Jetson-Trashformers

What is this project about?

The goal of this project is to use neural networks to train the Robotis BioloidGP to detect trash and throw it away in trash cans, effectively keeping the office environment clean.

How can I run this project?

git clone https://github.com/NVIDIA-Jetson/jetson-trashformers.git
cd jetson-trashformers
make
sh runDetect.sh

These three commands will clone the project to the computer so that it can be run and/or edited to the the user's liking, compile the program, and allow the user to run the program to pick up trash. This program can only be run on the Jetson TX2.

What is CupNet?

CupNet is the neural network that we have created in order to detect cups.
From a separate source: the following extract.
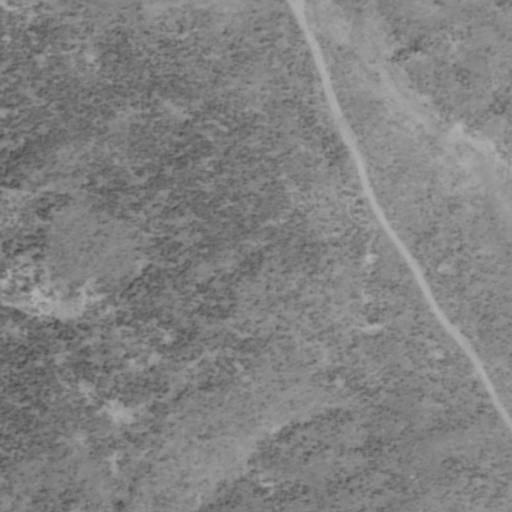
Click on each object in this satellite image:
road: (384, 222)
It has been trained on images of cups in multiple colors, as well as false positives to make the model more accurate. This neural network has been created and trained on NVIDIA DIGITS using the Caffe framework. We used the help of Dustin Franklin's Jetson Inference tutorial to learn more about using DIGITS and creating our own neural network.

This graph shows the model's statistics during the training period.
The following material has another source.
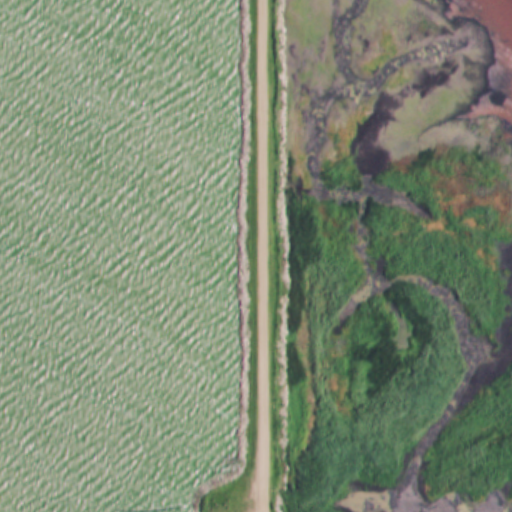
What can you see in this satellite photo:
road: (267, 255)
The model learns to draw bounding boxes around cups through training.

Licensing?

  • ROBOTIS:
SDK OBTAINED FROM https://github.com/ROBOTIS-GIT/DynamixelSDK on June 29 2017

Copyright (c) 2016, ROBOTIS CO., LTD. All rights reserved.

Redistribution and use in source and binary forms, with or without modification, are permitted provided that the following conditions are met:

  • Redistributions of source code must retain the above copyright notice, this list of conditions and the following disclaimer.

  • Redistributions in binary form must reproduce the above copyright notice, this list of conditions and the following disclaimer in the documentation and/or other materials provided with the distribution.

  • Neither the name of ROBOTIS nor the names of its contributors may be used to endorse or promote products derived from this software without specific prior written permission.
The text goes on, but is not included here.